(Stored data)
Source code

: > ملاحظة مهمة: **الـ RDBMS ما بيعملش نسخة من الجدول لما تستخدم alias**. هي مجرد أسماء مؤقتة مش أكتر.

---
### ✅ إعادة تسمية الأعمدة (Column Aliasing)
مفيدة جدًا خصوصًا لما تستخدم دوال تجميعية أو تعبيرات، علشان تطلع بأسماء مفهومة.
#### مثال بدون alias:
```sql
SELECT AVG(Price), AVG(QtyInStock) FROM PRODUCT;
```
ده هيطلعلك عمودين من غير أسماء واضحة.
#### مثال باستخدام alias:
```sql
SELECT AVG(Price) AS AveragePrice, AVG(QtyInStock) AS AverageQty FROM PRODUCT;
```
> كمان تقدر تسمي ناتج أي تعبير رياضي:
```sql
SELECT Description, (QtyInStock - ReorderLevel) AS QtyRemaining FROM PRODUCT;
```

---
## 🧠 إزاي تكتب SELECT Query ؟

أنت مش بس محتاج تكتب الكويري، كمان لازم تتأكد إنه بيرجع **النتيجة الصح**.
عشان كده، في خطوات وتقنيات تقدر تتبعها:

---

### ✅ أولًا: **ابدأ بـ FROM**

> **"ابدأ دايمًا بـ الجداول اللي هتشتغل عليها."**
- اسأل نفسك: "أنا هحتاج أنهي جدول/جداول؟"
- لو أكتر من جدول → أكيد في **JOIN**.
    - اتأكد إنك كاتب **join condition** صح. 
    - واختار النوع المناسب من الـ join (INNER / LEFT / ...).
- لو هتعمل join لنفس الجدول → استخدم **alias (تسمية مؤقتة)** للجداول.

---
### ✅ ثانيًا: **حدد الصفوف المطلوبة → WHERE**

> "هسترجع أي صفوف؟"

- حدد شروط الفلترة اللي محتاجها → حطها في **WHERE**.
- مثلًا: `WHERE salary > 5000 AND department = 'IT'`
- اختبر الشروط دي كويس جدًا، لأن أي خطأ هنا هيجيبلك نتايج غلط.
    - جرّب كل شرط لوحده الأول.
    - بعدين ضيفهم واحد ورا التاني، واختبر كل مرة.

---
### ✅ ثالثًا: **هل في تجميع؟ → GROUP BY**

• **What the exercise asks**: Line by line, check the data above for the word "أكتر" and state how many lines contain it. Give only the number.

• **Task solution**: 2